Except that I really do not want to meet him. Or anyone. I just want to live with Moo and Herself and the cats until I gently plummet to the earth with a minimum of fuss for everybody. But I figure why should "no desire to meet" stop me; I'll just let doubt torment me until Thursday night when we see each other for the first time at the wine bar that recently opened in my neighborhood. I thought it lent me a certain patina of sophistication to suggest meeting there; might as well keep up that illusion for as long as I can.

He told me what he will be wearing (jeans/button-down shirt), which bugs me. Why should I care that your shirt has buttons, you old geezer? Maybe they aren't real buttons; maybe they are snaps. Maybe he's got old, arthritic fingers that can't do buttons. But then I guess I'm a geezer, too, right? Maybe the most I can hope for is that we still have our own teeth.

Maybe he's fat, short, bald, unemployed, alcoholic, broke, secretly gay. Just to ramp up my nerves a bit I threw my cards and this is what they said:
Me: "Will I have a good time?" Card: Cut ties
Me: "Will he be shorter than me?" Card: Fact of life
Me: "Will I have an awful time?" Card: Que sera-sera

Uh oh.

Posted by JudyLa at 06:00 AM

January 11, 2009

"It takes other people to make a life whole."

... or is that "to make a life hole"?

The first thing I read every Sunday morning in the online New York Times is the Weddings/Celebrations column. There's always a color photo and (even better) sometimes even a slide show of the trip to the church (synagogue/mosque/museum), the bridesmaids (flower girls/ring boys/ushers), the family laughing and dancing (eating/drinking/speechifying), the ceremony. Couples' ages tend to run to "old enough to know better," and yet there they are, bucking the odds that they'll still be together once the wedding bills have been paid.

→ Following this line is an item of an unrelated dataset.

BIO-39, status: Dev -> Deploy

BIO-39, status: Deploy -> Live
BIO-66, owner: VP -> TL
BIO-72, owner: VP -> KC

This morning once again I'm sitting in the kitchen, looking out my windows, somebody else's nuptial pictures glowing in high-definition color on the screen in front of me. The street is empty, the houses are dark. My own house is quiet except for the noise of the heat pump. Everything outside my window is brown and gray and it's hard to imagine that the shining world of today's smiling couple even exists, that it is possible for it to exist.

When I was much younger and too stupid to know any better, I would say in conversations about love and marriage and all that, "I think we just live too long to be monogamous." I felt that I could make this pronouncement not because it is a truth, but because it somehow did not apply to me. My life would be different, my marriage would sail on, impervious to the hard-wired vagaries of love's attention span.

One divorce later and another marriage ended in every way but the formalities, here I sit alone in my kitchen, 53 and not getting any younger, as the saying is, thinking (as I do every Sunday morning), about happily ever after. Would I take the chance again? Almost five years ago I thought, "No one will ever love me again." Now I think, "Will I ever love anyone again?" ... or, I guess if I have to be honest, I think, "Will I ever want to love anyone again?"

I don't know the answer, but I'm leaning toward getting another cat.